_What the exercise asks:_
Give again, word for word, the lines below that run from the line with "their local utility.</p>" through the line with "background:rgba(240,240,240,0.93);border-radius:18px;". Drop the pictures.

_Information given:_
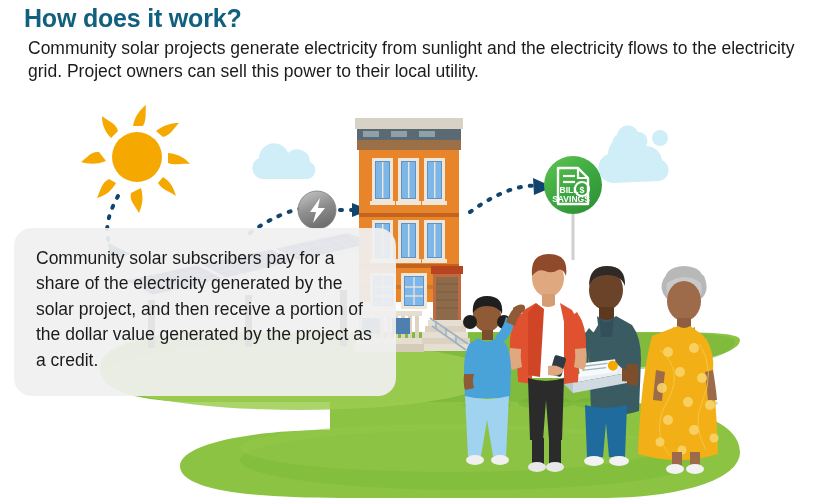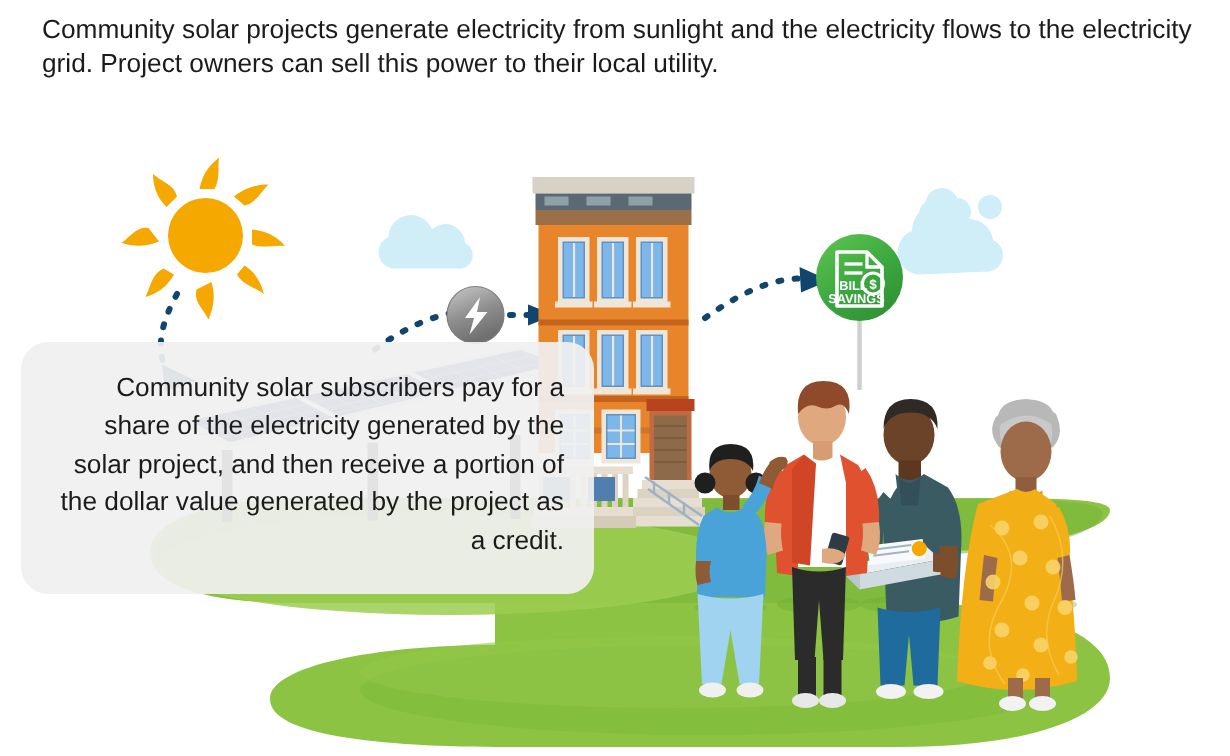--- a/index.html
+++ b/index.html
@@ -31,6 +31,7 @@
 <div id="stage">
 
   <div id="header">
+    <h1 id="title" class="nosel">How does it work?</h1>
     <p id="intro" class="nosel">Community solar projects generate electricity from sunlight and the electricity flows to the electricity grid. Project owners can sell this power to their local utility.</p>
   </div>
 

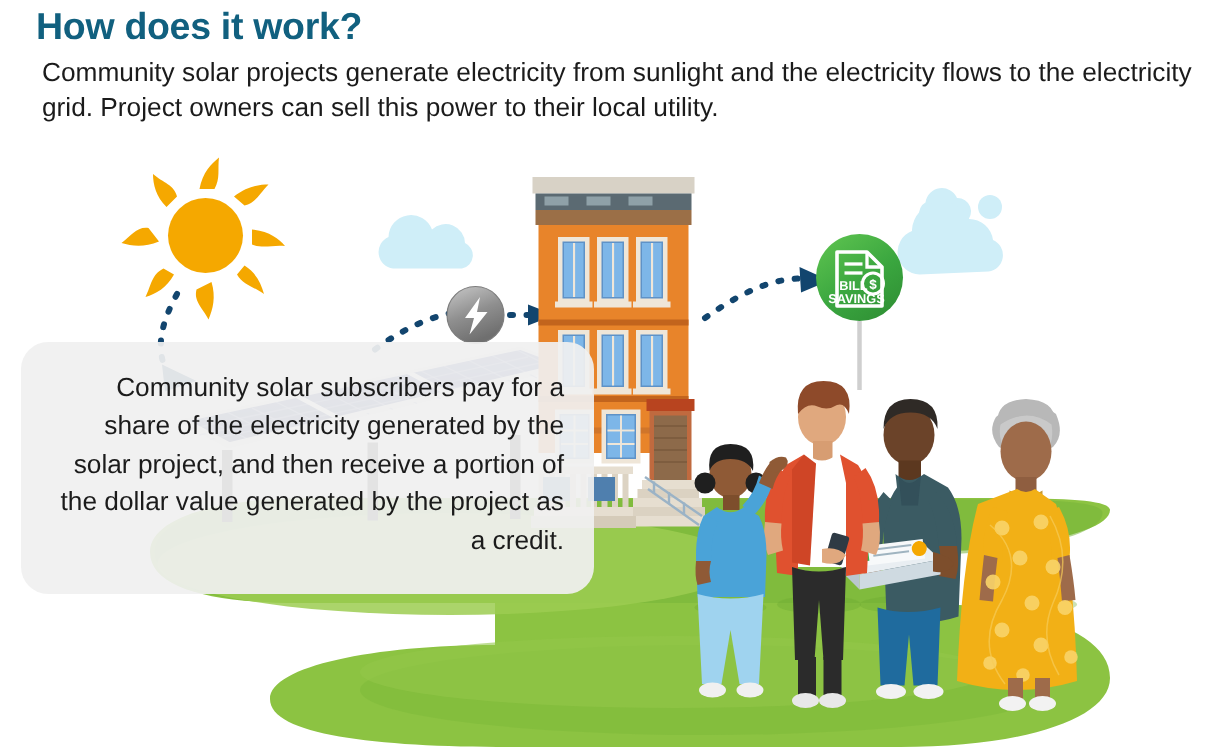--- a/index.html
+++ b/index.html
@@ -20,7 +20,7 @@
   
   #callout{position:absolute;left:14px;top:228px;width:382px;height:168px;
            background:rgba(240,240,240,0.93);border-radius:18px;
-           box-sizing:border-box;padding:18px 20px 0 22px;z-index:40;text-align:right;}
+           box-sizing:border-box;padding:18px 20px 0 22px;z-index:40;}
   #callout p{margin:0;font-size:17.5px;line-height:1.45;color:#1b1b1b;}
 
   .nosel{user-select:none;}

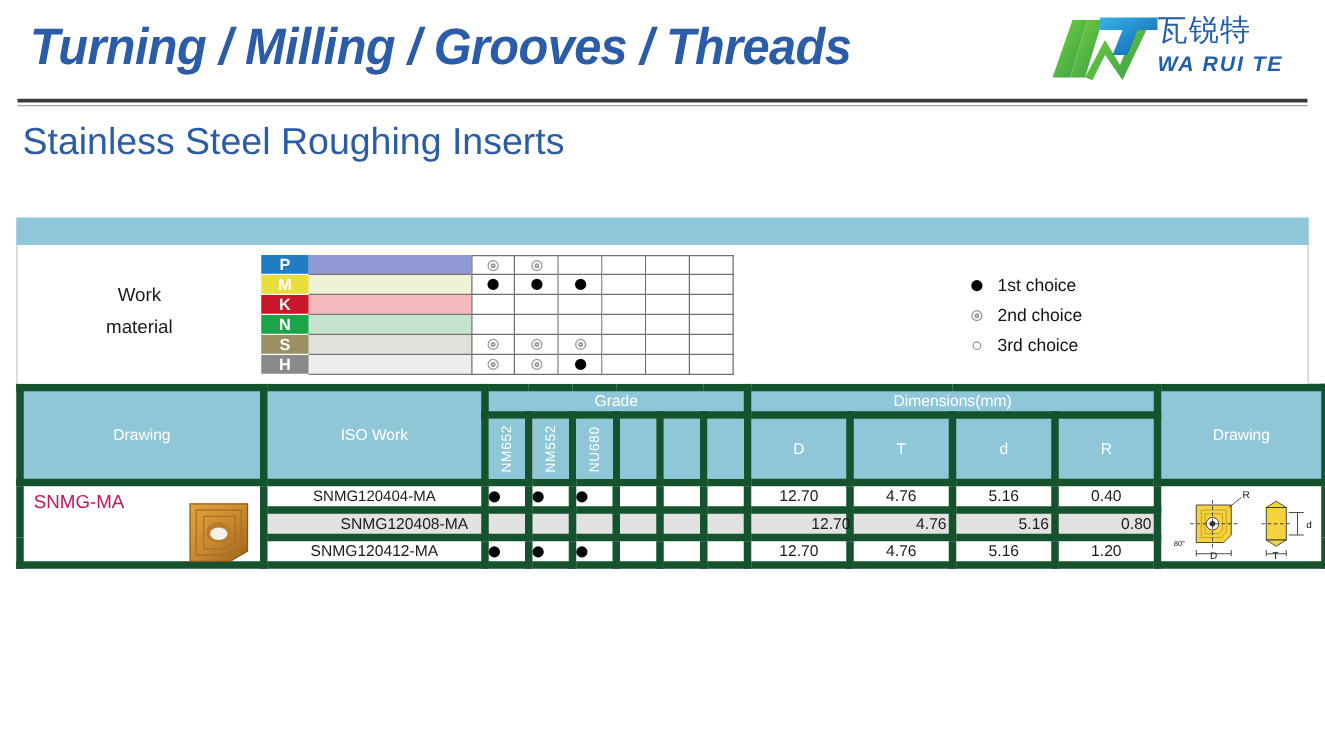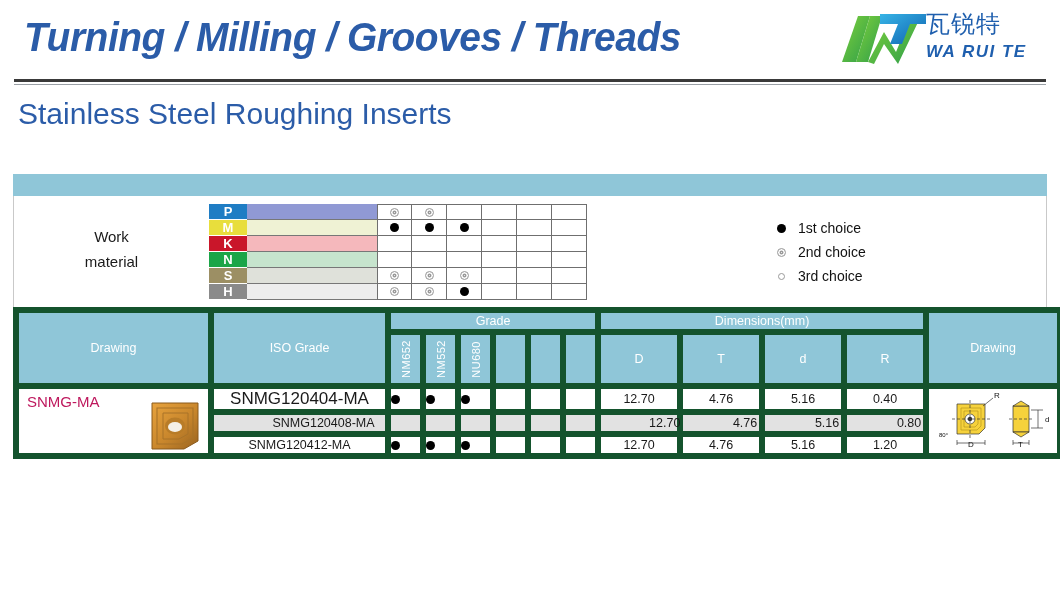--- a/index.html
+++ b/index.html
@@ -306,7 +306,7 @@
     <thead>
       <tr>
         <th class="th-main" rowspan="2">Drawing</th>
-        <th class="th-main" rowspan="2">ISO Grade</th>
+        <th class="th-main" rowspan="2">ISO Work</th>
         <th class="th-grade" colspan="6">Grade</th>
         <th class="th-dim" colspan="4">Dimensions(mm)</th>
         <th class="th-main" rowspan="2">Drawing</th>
--
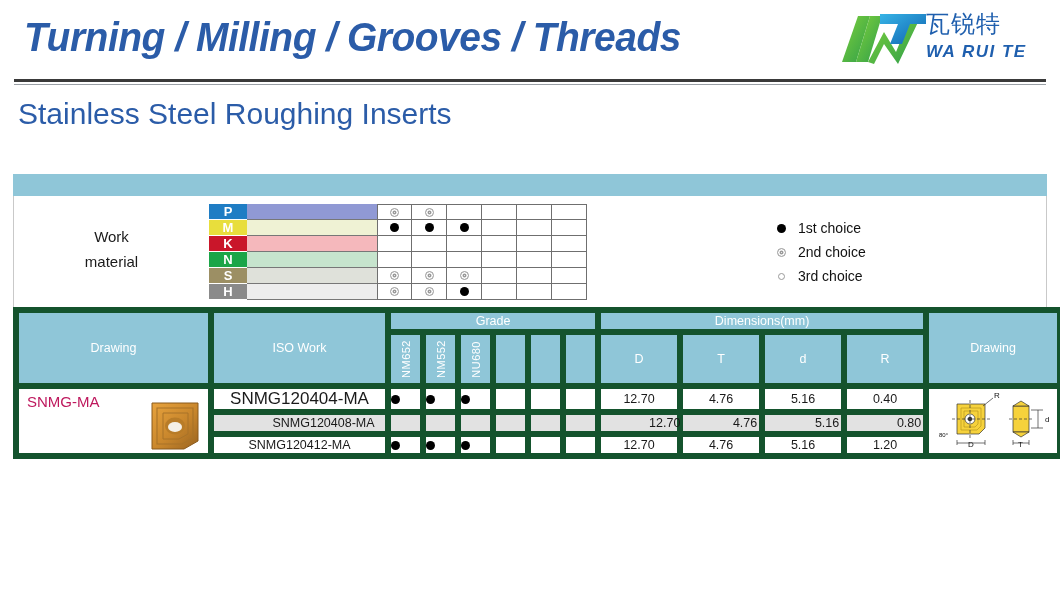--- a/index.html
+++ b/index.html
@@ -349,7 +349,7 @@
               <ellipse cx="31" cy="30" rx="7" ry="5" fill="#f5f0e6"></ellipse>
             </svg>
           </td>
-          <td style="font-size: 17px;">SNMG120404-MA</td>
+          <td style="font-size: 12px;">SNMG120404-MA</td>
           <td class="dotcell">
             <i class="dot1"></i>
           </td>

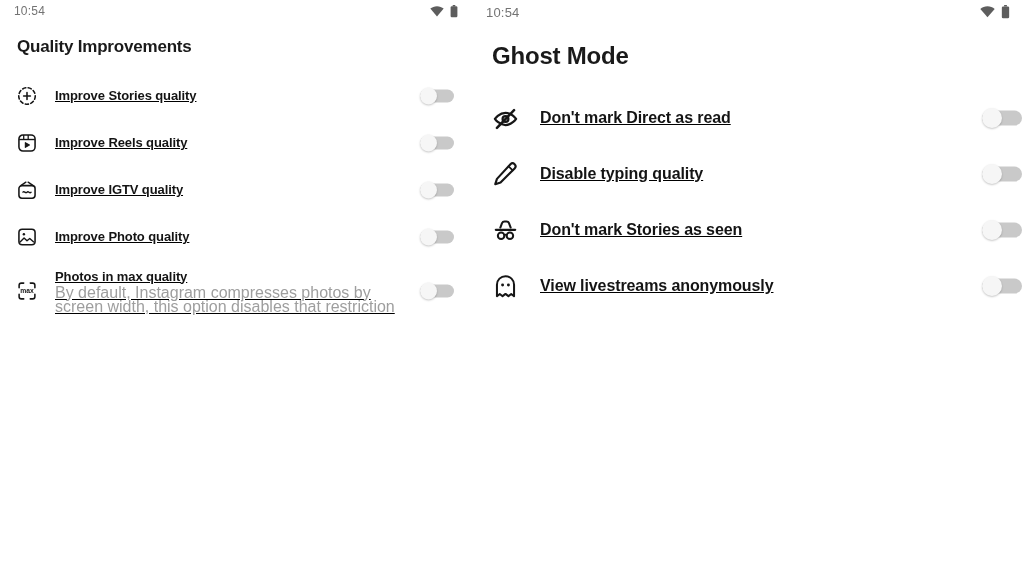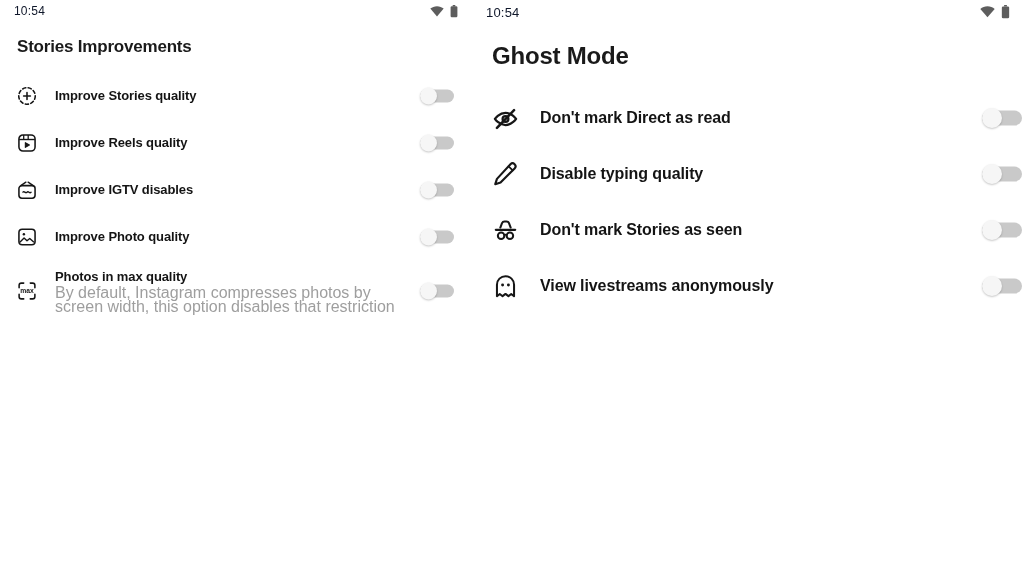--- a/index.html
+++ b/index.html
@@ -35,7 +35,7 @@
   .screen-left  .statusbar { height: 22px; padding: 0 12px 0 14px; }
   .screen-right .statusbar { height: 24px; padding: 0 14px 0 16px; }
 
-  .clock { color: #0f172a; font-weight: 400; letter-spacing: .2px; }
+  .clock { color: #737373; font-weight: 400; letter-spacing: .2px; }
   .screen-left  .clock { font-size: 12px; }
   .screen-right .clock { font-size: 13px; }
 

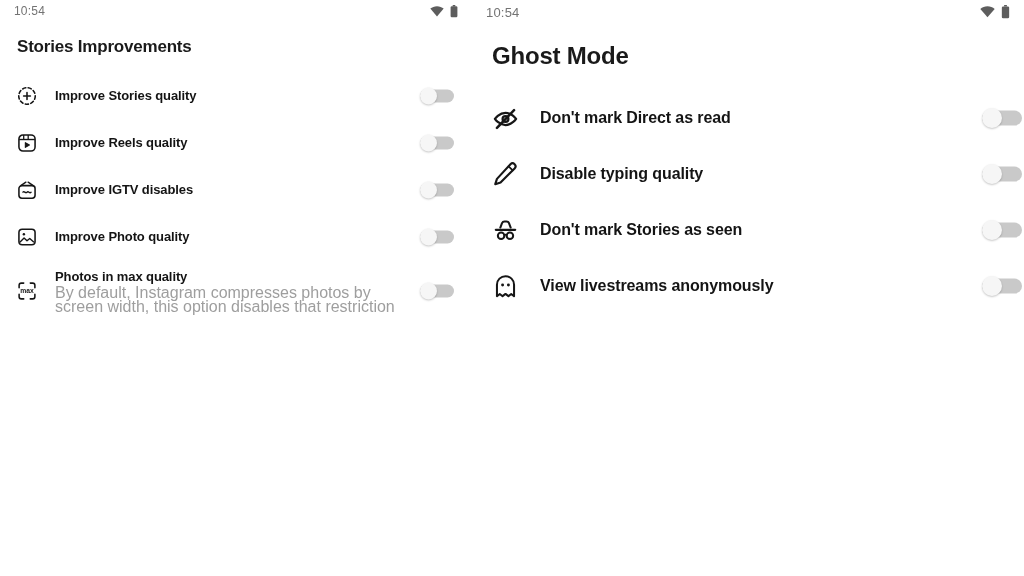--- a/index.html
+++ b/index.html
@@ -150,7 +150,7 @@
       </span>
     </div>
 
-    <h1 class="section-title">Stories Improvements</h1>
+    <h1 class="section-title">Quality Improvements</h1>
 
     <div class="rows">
--
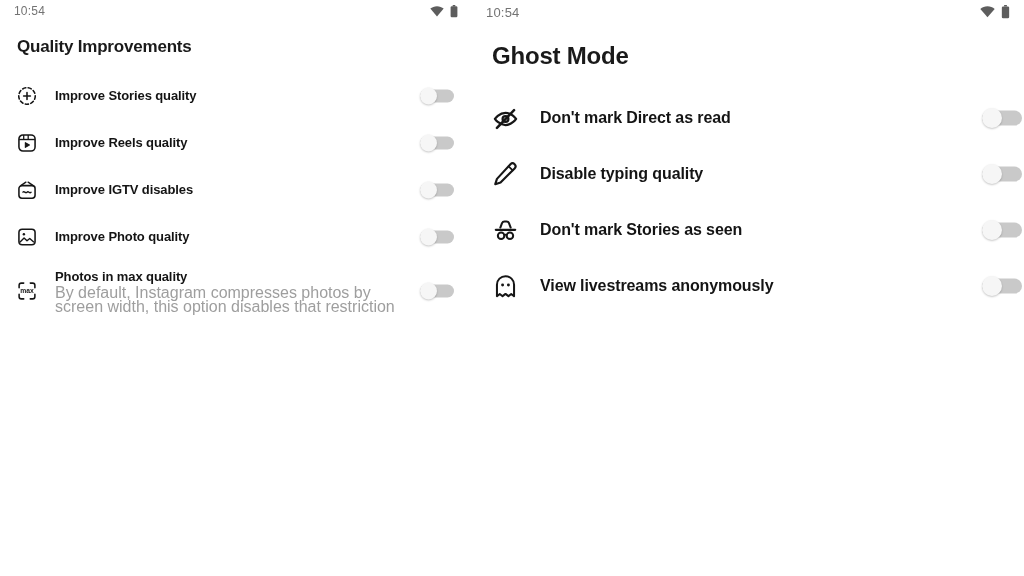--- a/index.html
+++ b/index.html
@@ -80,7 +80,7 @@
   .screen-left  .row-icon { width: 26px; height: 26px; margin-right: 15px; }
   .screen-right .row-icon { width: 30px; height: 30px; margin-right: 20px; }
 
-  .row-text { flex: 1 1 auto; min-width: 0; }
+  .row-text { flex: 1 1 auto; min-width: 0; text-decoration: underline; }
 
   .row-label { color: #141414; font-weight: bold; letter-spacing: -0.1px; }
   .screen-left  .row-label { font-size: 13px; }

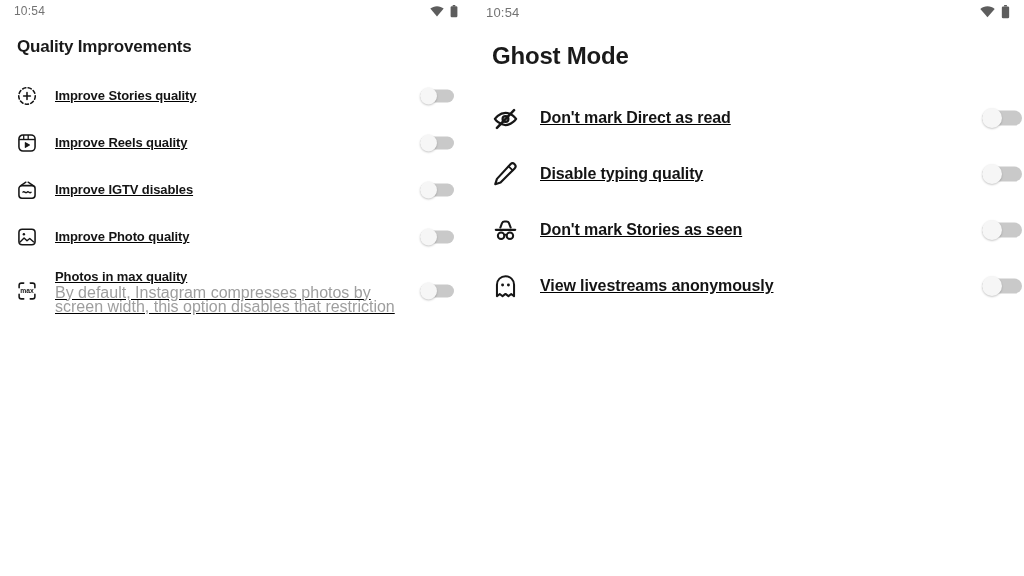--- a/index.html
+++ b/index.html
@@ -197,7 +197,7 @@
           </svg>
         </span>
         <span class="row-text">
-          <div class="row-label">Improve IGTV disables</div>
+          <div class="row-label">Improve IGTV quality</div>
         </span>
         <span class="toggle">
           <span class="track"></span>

_Task answer:_
     <p id="intro" class="nosel">Community solar projects generate electricity from sunlight and the electricity flows to the electricity grid. Project owners can sell this power to their local utility.</p>
   </div>
 

--- a/index.html
+++ b/index.html
@@ -20,7 +20,7 @@
   
   #callout{position:absolute;left:14px;top:228px;width:382px;height:168px;
            background:rgba(240,240,240,0.93);border-radius:18px;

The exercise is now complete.